Work order – Go through the listing below and repeat it exactly, omitting each picture.

Supplied data –

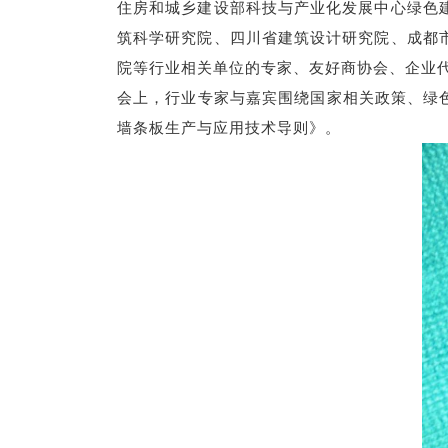
住房和城乡建设部科技与产业化发展中心绿色
筑科学研究院、四川省建筑设计研究院、成都
院等行业相关单位的专家、友好商协会、企业代
会上，行业专家与嘉宾围绕国家相关政策、绿
墙条板生产与应用技术导则》。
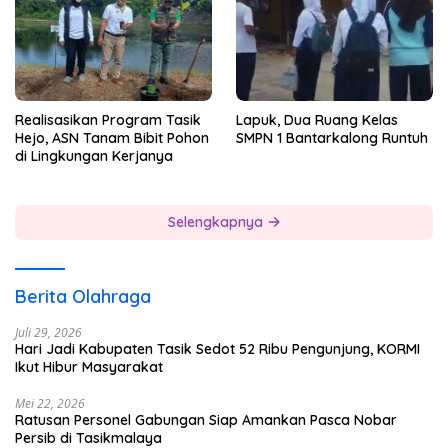
Realisasikan Program Tasik
Lapuk, Dua Ruang Kelas
Hejo, ASN Tanam Bibit Pohon
SMPN 1 Bantarkalong Runtuh
di Lingkungan Kerjanya
Selengkapnya
Berita Olahraga
Juli 29, 2026
Hari Jadi Kabupaten Tasik Sedot 52 Ribu Pengunjung, KORMI
Ikut Hibur Masyarakat
Mei 22, 2026
Ratusan Personel Gabungan Siap Amankan Pasca Nobar
Persib di Tasikmalaya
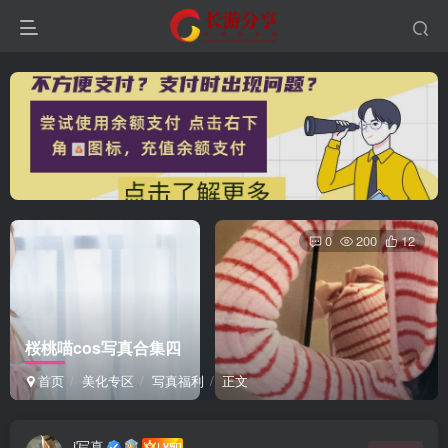
0
200
12
桜桃喵cos写真合集四
首页
美化专区
写真福利
正文
i写真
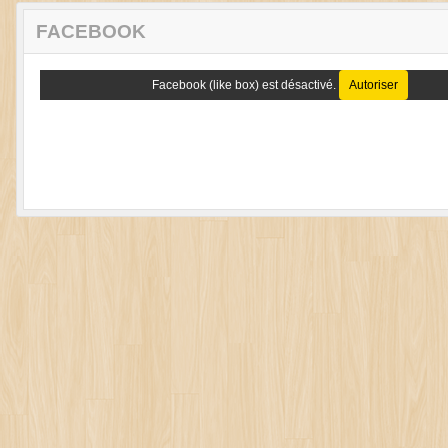
FACEBOOK
Facebook (like box) est désactivé.
Autoriser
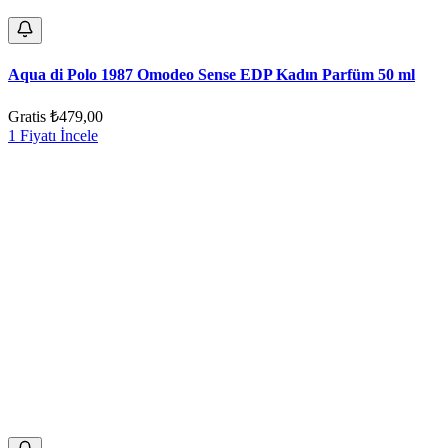
Aqua di Polo 1987 Omodeo Sense EDP Kadın Parfüm 50 ml
Gratis
₺479,00
1 Fiyatı İncele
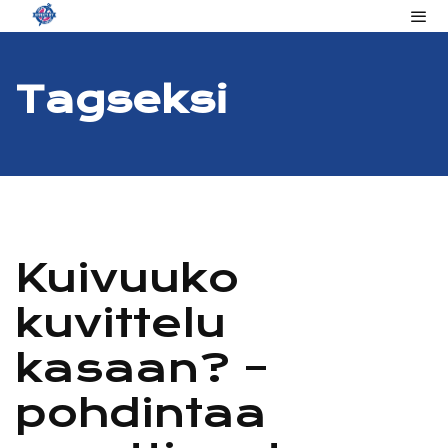
Tag
Seksi
Kuivuuko
kuvittelu
kasaan? –
pohdintaa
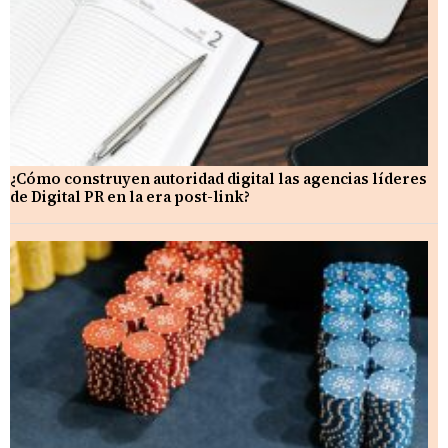
¿Cómo construyen autoridad digital las agencias líderes
de Digital PR en la era post-link?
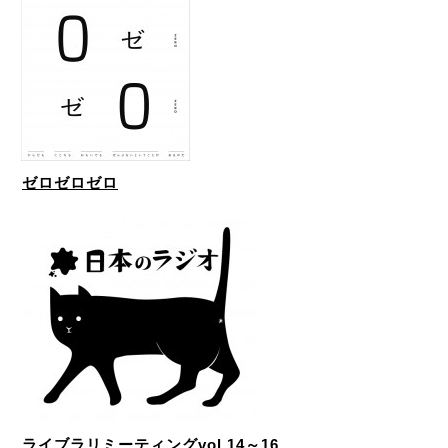
ゼロゼロゼロ
ライブラリミーティングvol.14～16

Output below –
住房和城乡建设部科技与产业化发展中心绿色
筑科学研究院、四川省建筑设计研究院、成都
院等行业相关单位的专家、友好商协会、企业代
会上，行业专家与嘉宾围绕国家相关政策、绿
墙条板生产与应用技术导则》。
Realisasikan Program Tasik
Lapuk, Dua Ruang Kelas
Hejo, ASN Tanam Bibit Pohon
SMPN 1 Bantarkalong Runtuh
di Lingkungan Kerjanya
Selengkapnya
Berita Olahraga
Juli 29, 2026
Hari Jadi Kabupaten Tasik Sedot 52 Ribu Pengunjung, KORMI
Ikut Hibur Masyarakat
Mei 22, 2026
Ratusan Personel Gabungan Siap Amankan Pasca Nobar
Persib di Tasikmalaya
0
200
12
桜桃喵cos写真合集四
首页
美化专区
写真福利
正文
i写真
FACEBOOK
Facebook (like box) est désactivé.
Autoriser
Aqua di Polo 1987 Omodeo Sense EDP Kadın Parfüm 50 ml
Gratis
₺479,00
1 Fiyatı İncele
Tag
Seksi
Kuivuuko
kuvittelu
kasaan? –
pohdintaa
¿Cómo construyen autoridad digital las agencias líderes
de Digital PR en la era post-link?
ゼロゼロゼロ
ライブラリミーティングvol.14～16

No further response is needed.